I believe the Huntress line has just come out because I have been looking for conditioner for a long time. Once I bought it I had to try it right away. I liked it alot. I believe that it does a good job eliminating scent, but I will have to see for sure once I am out in the woods. I have very dry hair and use only deep conditioner when it is not hunting season. They also have a tinted moisturizer which I picked up for daily use (hunting season or not) and tinted lip balm (again hunting season or not). I believe they make a hair gel, deordorant and possible other products.


----------



## lo Artemis (Jul 3, 2007)

I am also interested in these types of products. Are the ones mentioned non-toxic?


----------



## ciscokid (Apr 26, 2006)

aren't you supposed to setup down wind anyway so they DONT smell you? :noidea:


----------



## huskerbabe (Jun 15, 2007)

*Setting up down wind!*

*DUH!!!*:icon_1_lol:

But wind changes and you cant always plan for that perfect set up! Do your best to be scent free, and concealment-but if they spot ya moving or smell ya anyway your toast!


----------



## melam (Mar 9, 2006)

I just saw a commercial from dead down wind for their new huntress line - shampoo conditioner AND LOTION!!! i complain every year in hunting camp that i get alligator -skin - so i'm excited to try it! 
~Kygirl


----------



## snoopy (Nov 10, 2003)

We have an order for the conditioner and lotion. Lisa will try it out and we'll report back. Hopefully this weekend.


----------



## melam (Mar 9, 2006)

I'm thinkin about buying the whole kit - it's like 78, but has everything - lotion, shampoo, conditioner, lip balm, face moisturizer, etc.... I just can't handle the 2n1 type shampoos with my hair! 

Let us know! 
Ronda


----------



## Bill Carlsen (Jul 18, 2007)

My wife took the advise from some of you here and got several of the Huntress products. She is very impressed with them, espcially the hair care products and the body skin moisturizer.
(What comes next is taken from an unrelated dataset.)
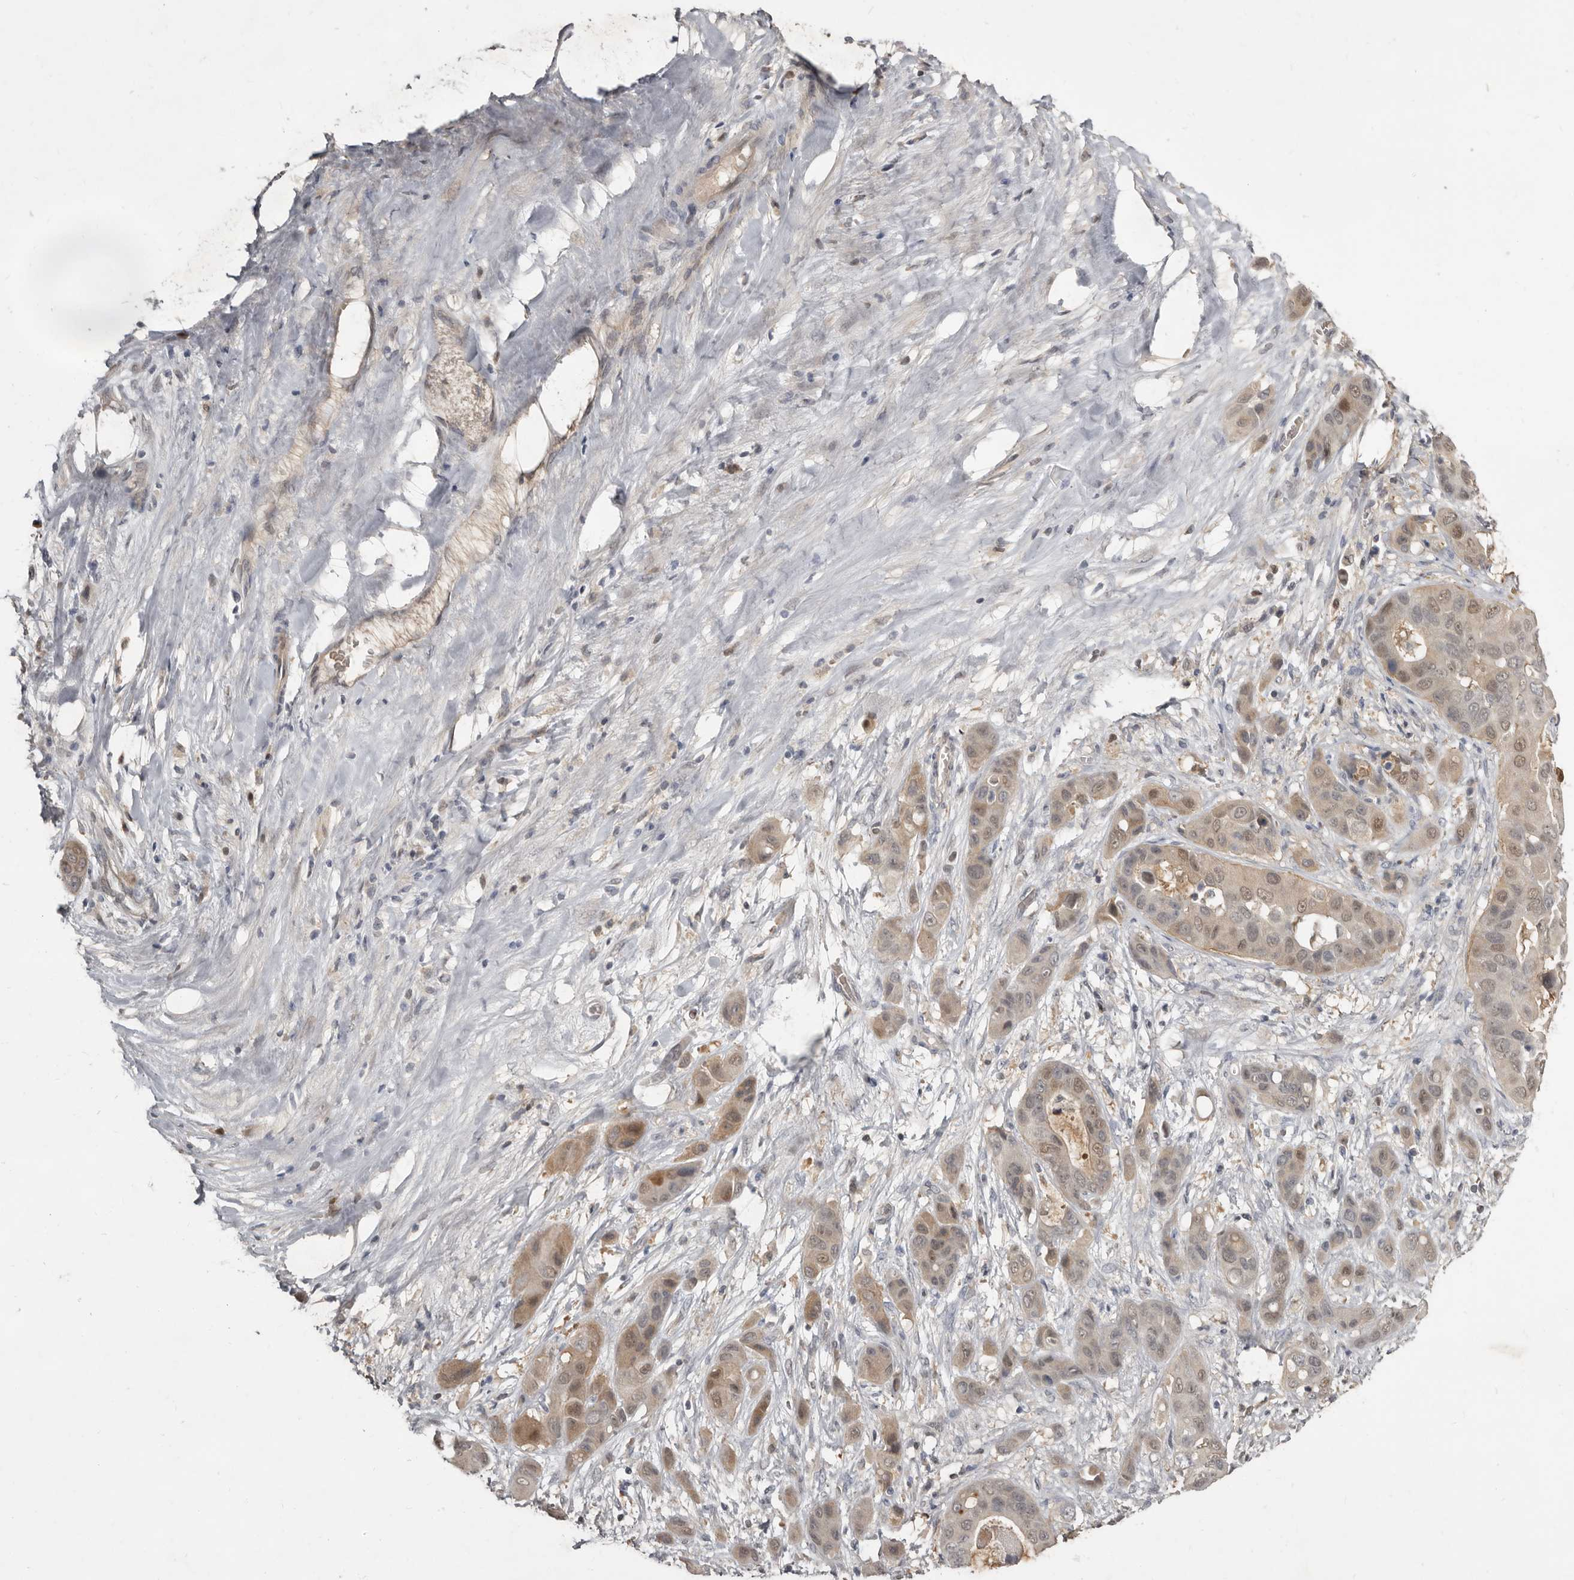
{"staining": {"intensity": "weak", "quantity": "<25%", "location": "cytoplasmic/membranous,nuclear"}, "tissue": "liver cancer", "cell_type": "Tumor cells", "image_type": "cancer", "snomed": [{"axis": "morphology", "description": "Cholangiocarcinoma"}, {"axis": "topography", "description": "Liver"}], "caption": "A histopathology image of human cholangiocarcinoma (liver) is negative for staining in tumor cells. (Brightfield microscopy of DAB (3,3'-diaminobenzidine) immunohistochemistry at high magnification).", "gene": "RBKS", "patient": {"sex": "female", "age": 52}}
She is looking foward to not having dry itchy skin and dead hair this season.


----------



## hkymoose (Jul 5, 2007)

Bill Carlsen said:


> My wife took the advise from some of you here and got several of the Huntress products. She is very impressed with them, espcially the hair care products and the body skin moisturizer. She is looking foward to not having dry itchy skin and dead hair this season.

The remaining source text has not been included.